First, however, perhaps a few further prefatory words should be offered about the motives of collectors and librarians for acquiring these documents of the Reformation. Before the end of the sixteenth century, the Flugschriften (especially the writings of Luther himself) had ceased to be the primary resources on which theologians, historians, or other scholars had to rely for their research. In the year of Luther's death, 1546, the Wittenberger Ausgabe-a major edition of his works-which would reach twelve volumes in German and seven in Latin, had begun to appear. It was not the first collective edition of his work, and by no means would it be the last. The effort to make all of Luther's writings available culminated in the great 1¥eimarer Ausgabe, begun in 1883, four centuries after the reformer's birth. The apparatus of the Weimar edition recorded most of the known textual variants of his work. The writings of lesser (especially lay) contributors to the flood of Flugschriften were less likely to be reprinted or catalogued, and they did indeed remain rare, often fugitive, artifacts. They were also-at least initially-of less interest to scholars and collectors. And so it was that pamphlets and books by Luther and other major reformers, their associates, their opponents, political authorities, and other contributors (sometimes rather tangentially related to the religious reform) came to be valued as artifacts of a pivotal moment in European and Christian history. They had become collectors' items, rare books. And the attraction of Flugschriften as bibliographical artifacts of the Reformation was enhanced by their distinctive title-page typefaces, frequent use of elegant and Renaissance-inspired woodcut vignettes and borders, antique papers and ancient text types. They were primary witnesses to the movement and its prolific appropriation of the arts of printing. Whether collected by men and (occasionally) women of taste and culture or preserved in libraries as artifacts of history, from the latter half of the sixteenth century onward, the pamphlets of the Reformation have been regarded rather as collectors' items than as primary documents.
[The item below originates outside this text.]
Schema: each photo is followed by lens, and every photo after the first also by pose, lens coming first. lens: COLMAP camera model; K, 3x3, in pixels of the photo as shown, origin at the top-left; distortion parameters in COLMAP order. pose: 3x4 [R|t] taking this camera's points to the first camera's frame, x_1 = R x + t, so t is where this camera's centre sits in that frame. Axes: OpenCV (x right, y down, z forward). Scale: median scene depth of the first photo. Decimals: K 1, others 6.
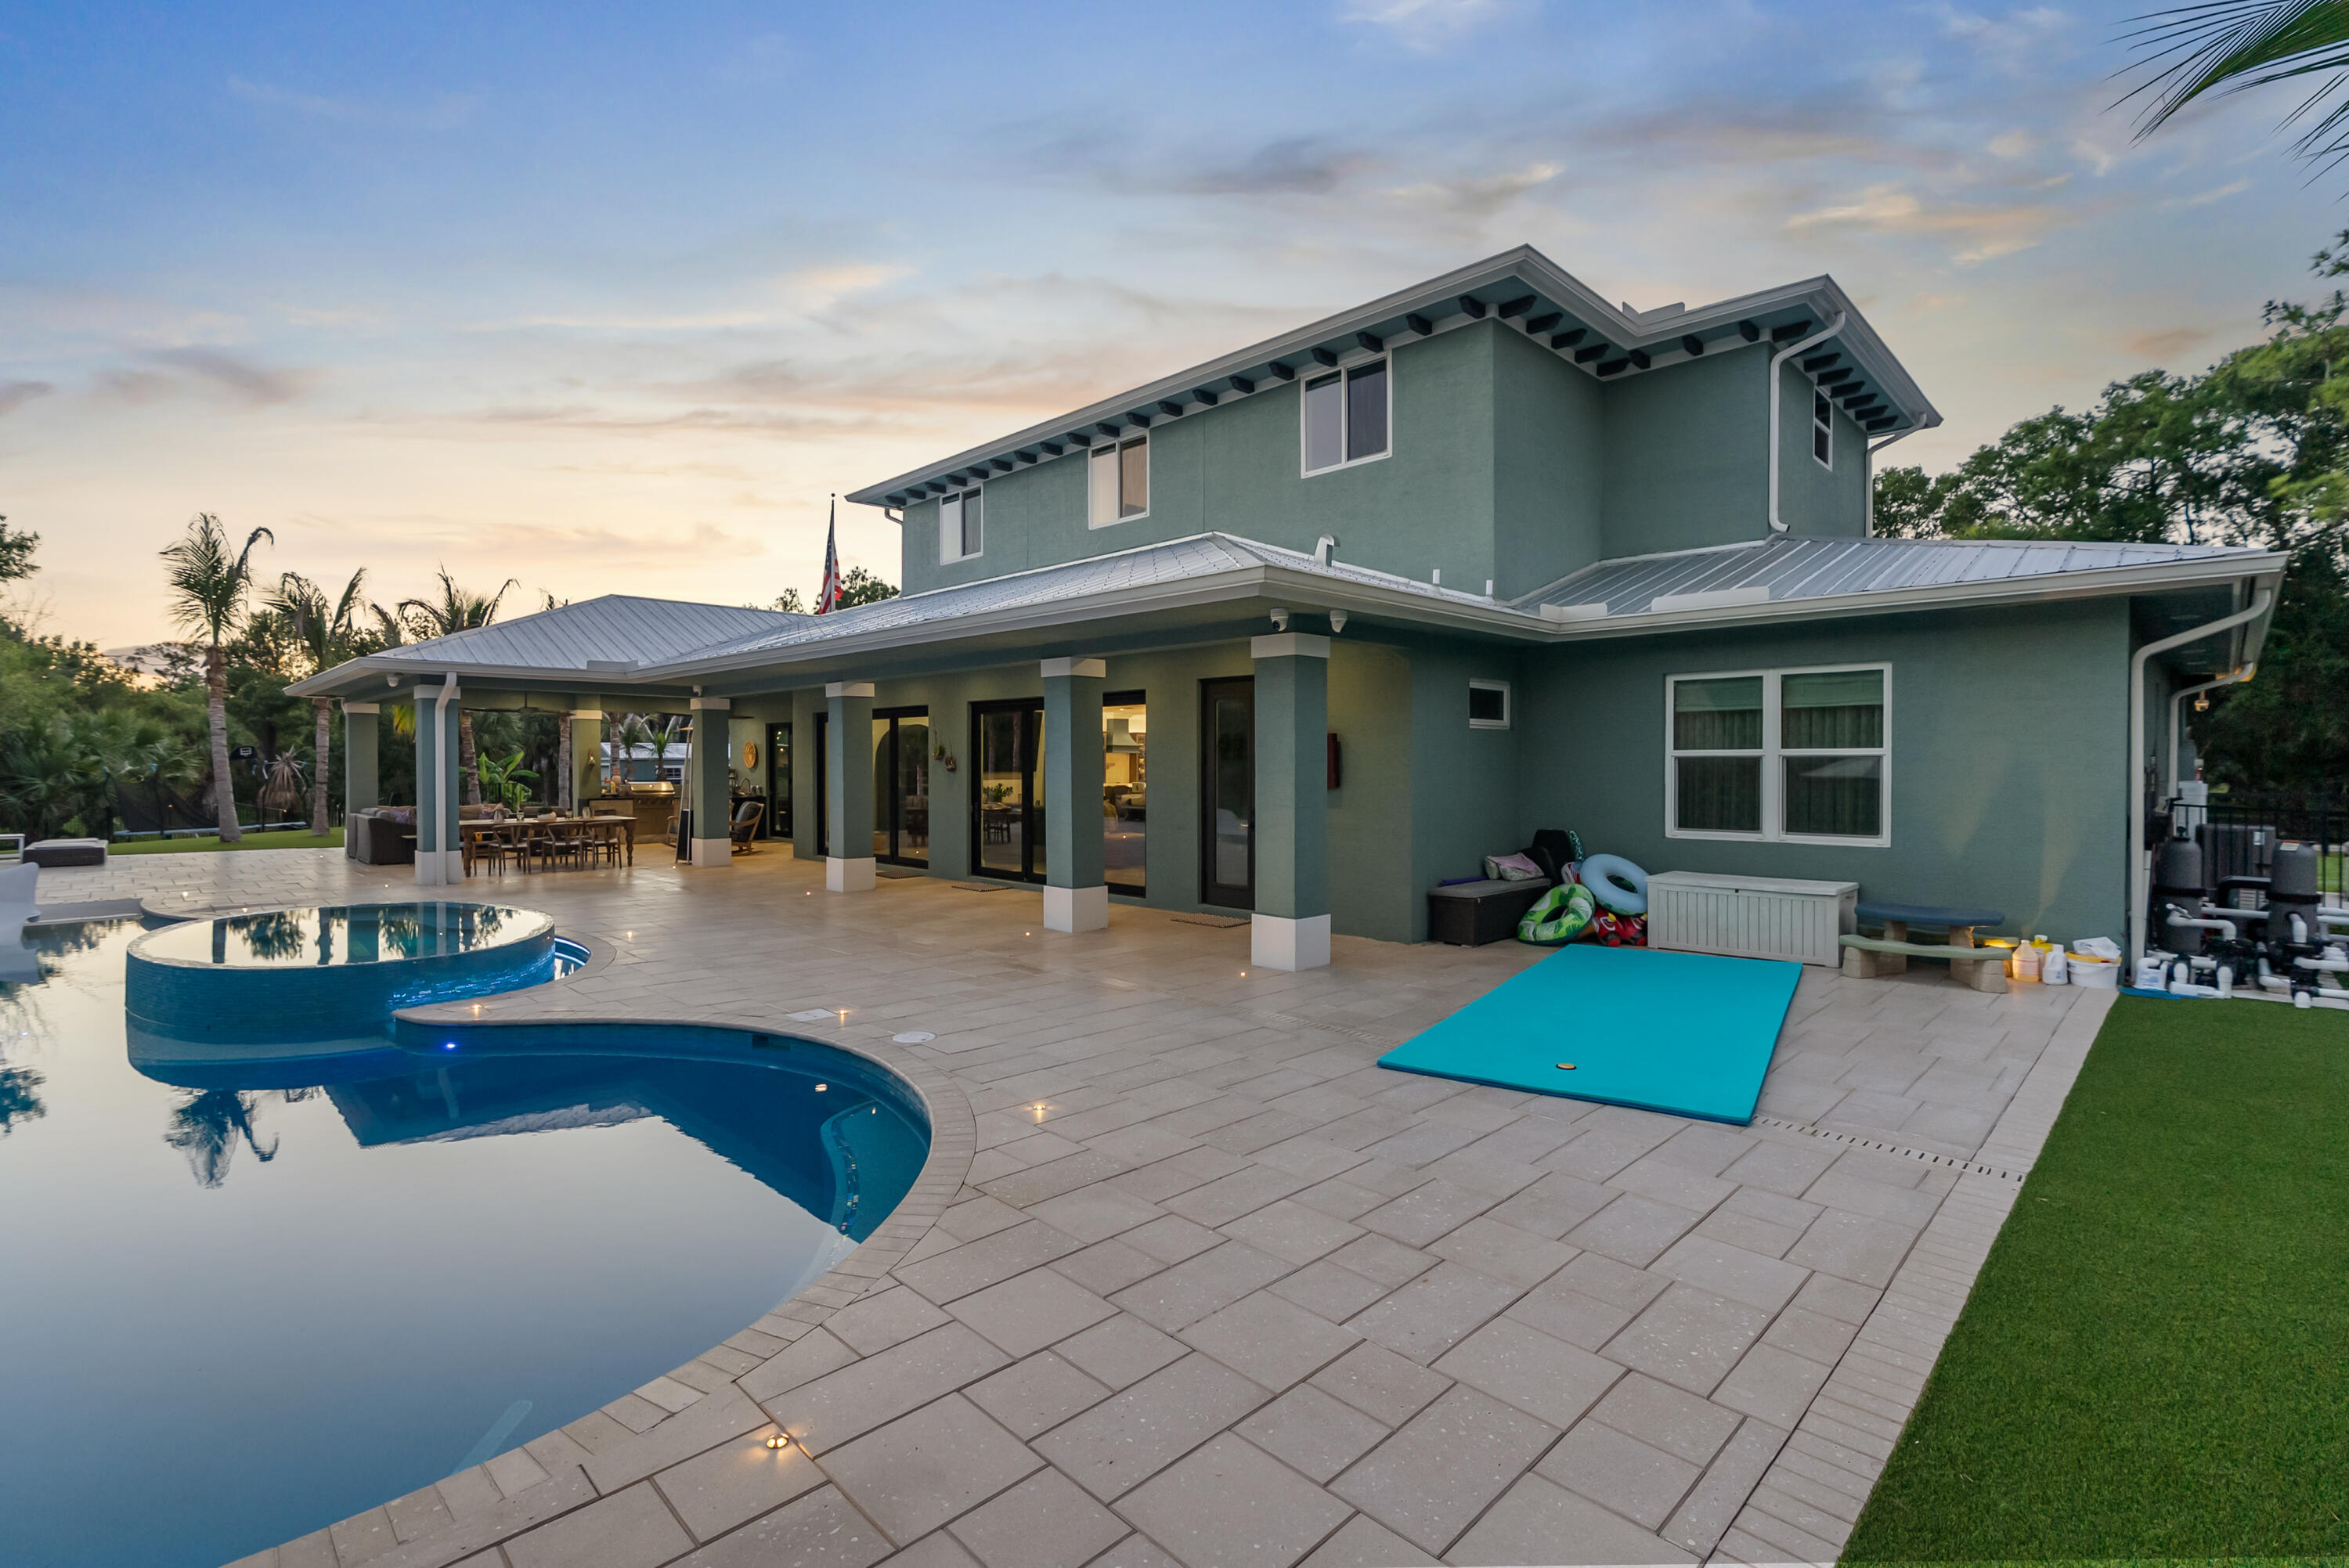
lens RADIAL K [[1046.3, 0, 1170.8], [0, 1046.3, 765.4], [0, 0, 1]] dist [-0.001533, -0.000721]
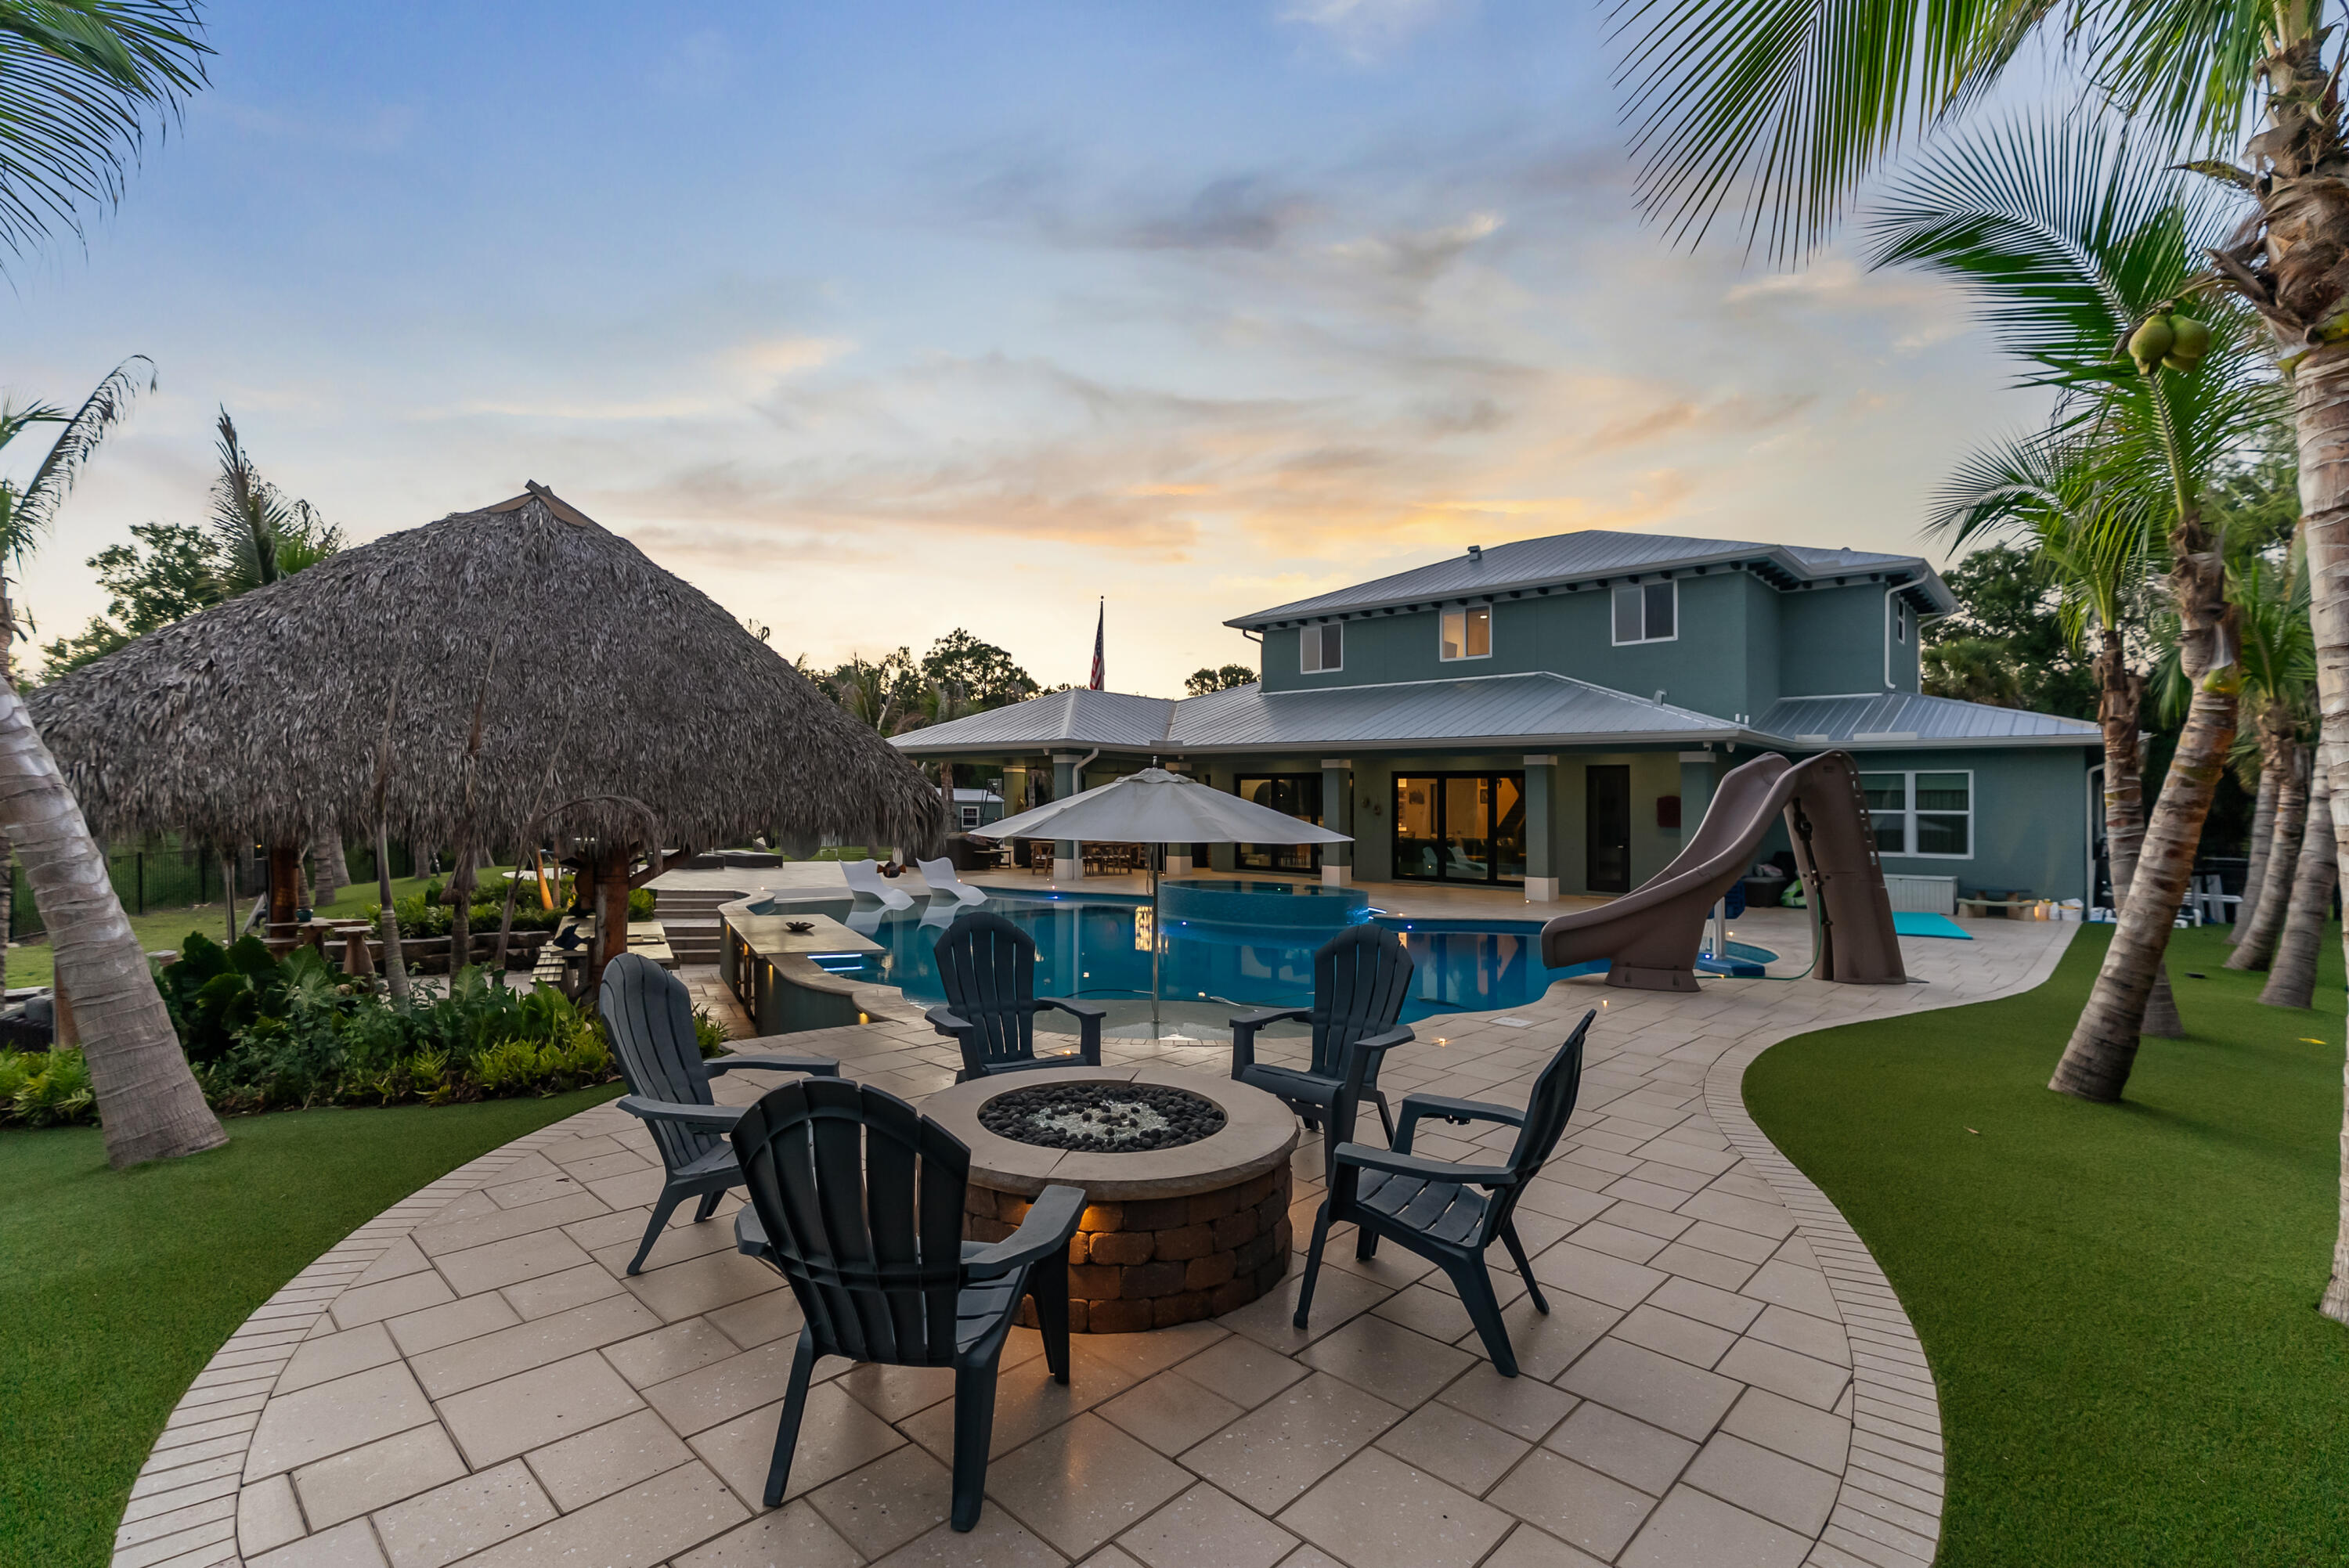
lens RADIAL K [[1043.1, 0, 1183.3], [0, 1043.1, 776.0], [0, 0, 1]] dist [-0.009210, 0.000474]
pose [[0.998682, 0.019444, 0.047499, -0.717375], [-0.017776, 0.999219, -0.035291, 0.010983], [-0.048148, 0.034400, 0.998248, -0.721287]]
Until the beginning of the twentieth century, scholars turned to the texts of the pamphlets as raw materials for the development of theology-indeed, of orthodoxy within their confessional traditions: Lutheran (or Evangelical), Calvinist (or Reformed), Anabaptist, etc. With the rise of scientific history in the late nineteenth and early twentieth centuries, many church historians revised their understanding of their task as scholars, seeking less to preserve theological truth, as it had been received, than to portray objectively the historical development of theology, and (increasingly) the development of the institutions of Christianity. Objectivity, rather than faithfulness, became the watchword of many (if not all) church historians. Until after World War II, the sources of the historians remained almost exclusively the edited collections of the primary writings. In the last half-century, students of the Reformation have carried this objective research much further, seeking in the pamphlets and other documents of the era "insights into the people and institutions of 16th-century society-how their attitudes and beliefs were shaped, the techniques of communication and propaganda, the rise of new cultures, the inculcation of new values, the enforcement of new laws." Thus the pamphlets as originally printed may finally assume an important role in Renaissance historiography.